World’s Hottest Tour, on the other hand, went stratospheric, pushing eight figures per show on the back of Un Verano Sin Ti, Bad Bunny’s summer-defining album that has logged 11 weeks (so far) atop the Billboard 200. Released on May 6, it impacted after the tour was sold out, though the added momentum of new music may have further affected resale demand.
There’s a saying that goes “your biggest competition is yourself.” If that’s true, Bad Bunny continues to win. He hit seven U.S. markets in August, improving upon the gross and attendance in each city from his Spring tour. That might sound obvious to the point of insignificance considering his upgrade to stadiums, but his arena tour played two or three shows in several markets and ultimately broke many local records.
Still, the Bad Bunny of February and March is no match for Bad Bunny of August. His $22.1 million run at Yankee Stadium August 27-28 nearly doubled the already-massive $11.1 million take in Brooklyn and Newark, N.J., combined. Grosses doubled, and then some, in Atlanta, Boston and Washington, D.C. His one show at Chicago’s Soldier Field earned $13.8 million and sold 51,791 tickets, besting a three-show run at the Allstate Arena ($11.2 million, 51,430 tickets) March 10-12.
August is Bad Bunny’s third month leading the Top Tours chart, following his gold medals in February and March. That ties him with The Rolling Stones for the second-most time atop the ranking, bested only by Elton John, who crowned four months in 2019-20.
Including a pair of September reports, World’s Hottest Tour has already grossed $122.5 million, eclipsing his previous run to become the highest grossing Latin tour in Boxscore history. It also makes him the first artist, in any genre, to mount two separate $100-million tours in the same year.

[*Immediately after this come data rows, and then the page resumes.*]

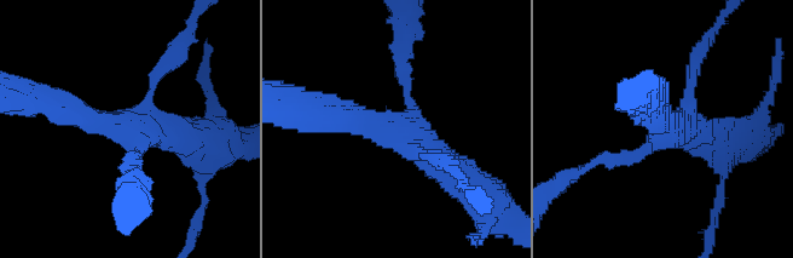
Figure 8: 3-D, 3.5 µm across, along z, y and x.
arm_widths 150, 150, 300, 350 nm
keep # runs_along 8:(320, 116), (380, 122), (458, 172); continuous, no second cell

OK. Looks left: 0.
done edits separate@2, separate@6; rest unchecked

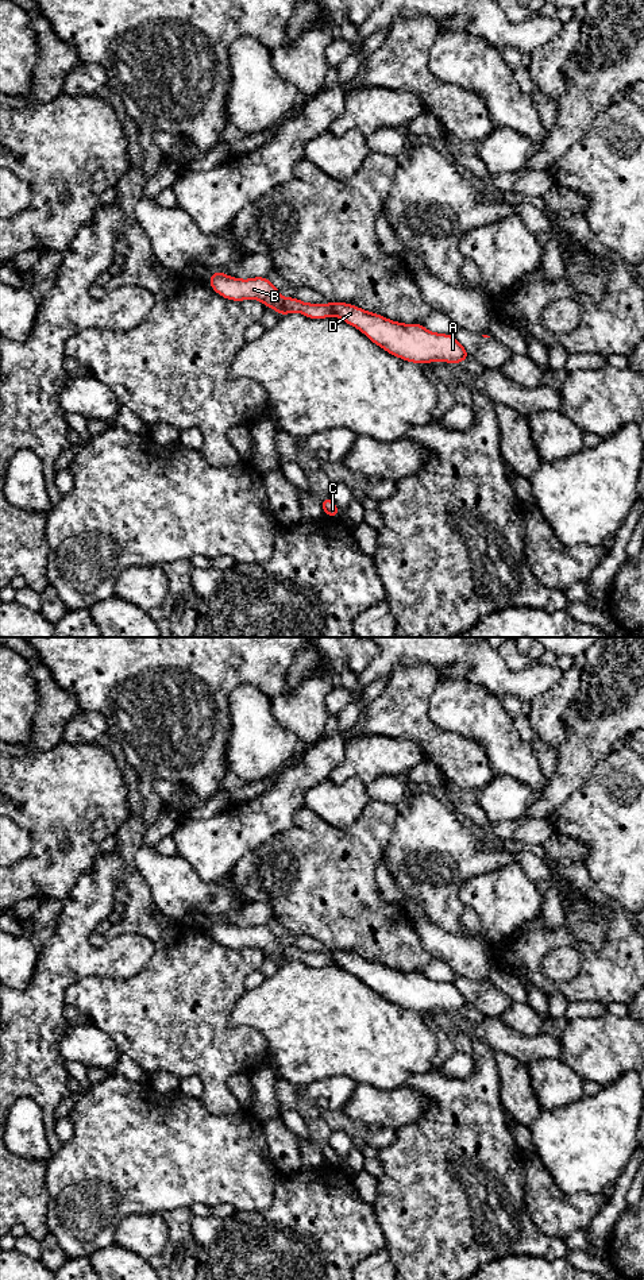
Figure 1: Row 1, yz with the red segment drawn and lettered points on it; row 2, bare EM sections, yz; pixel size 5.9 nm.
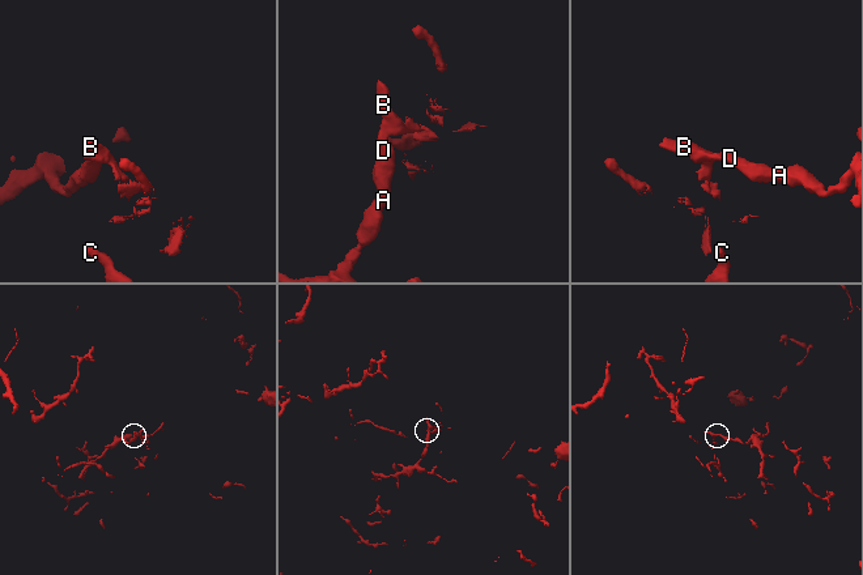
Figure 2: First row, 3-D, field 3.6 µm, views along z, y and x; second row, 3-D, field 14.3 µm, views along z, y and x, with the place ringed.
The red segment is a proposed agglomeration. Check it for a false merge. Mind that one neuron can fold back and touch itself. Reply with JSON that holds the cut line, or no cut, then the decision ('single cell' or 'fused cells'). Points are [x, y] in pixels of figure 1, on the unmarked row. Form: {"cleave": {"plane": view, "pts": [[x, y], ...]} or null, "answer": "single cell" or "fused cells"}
{"cleave": {"plane": "yz", "pts": [[330, 952], [335, 962]]}, "answer": "fused cells"}

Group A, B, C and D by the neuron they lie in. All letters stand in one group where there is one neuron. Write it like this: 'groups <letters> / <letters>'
groups A D / B C

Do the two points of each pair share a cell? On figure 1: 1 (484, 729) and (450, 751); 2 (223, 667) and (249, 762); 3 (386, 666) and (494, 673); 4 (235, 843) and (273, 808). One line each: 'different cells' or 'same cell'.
1: different cells
2: different cells
3: same cell
4: same cell

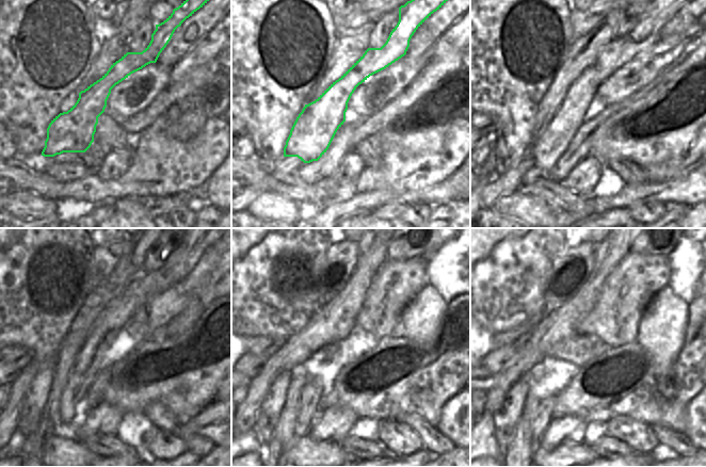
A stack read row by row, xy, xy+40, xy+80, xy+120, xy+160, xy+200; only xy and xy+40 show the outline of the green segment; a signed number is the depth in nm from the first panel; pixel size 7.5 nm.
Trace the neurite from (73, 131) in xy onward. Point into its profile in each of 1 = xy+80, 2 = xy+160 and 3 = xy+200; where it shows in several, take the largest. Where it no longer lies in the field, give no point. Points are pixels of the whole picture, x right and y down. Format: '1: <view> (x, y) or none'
1: xy+80 (546, 150)
2: xy+160 (310, 395)
3: xy+200 (543, 416)

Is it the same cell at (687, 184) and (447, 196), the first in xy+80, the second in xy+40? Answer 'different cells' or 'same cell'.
same cell

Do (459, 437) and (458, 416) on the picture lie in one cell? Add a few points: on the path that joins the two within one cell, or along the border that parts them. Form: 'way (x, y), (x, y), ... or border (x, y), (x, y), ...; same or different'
way (459, 432), (459, 421); same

All seven plays on Bad Bunny’s August haul make the 30-position Top Boxscores chart, four of which crack the top 10. His shows help lift Soldier Field, Fenway Park and Yankee Stadium to the top five of Top Stadiums. And alongside Daddy Yankee, he helped push Cardenas Marketing Network to No. 3 on Top Promoters, earning $122.4 million, a record high for the Chicago-based company.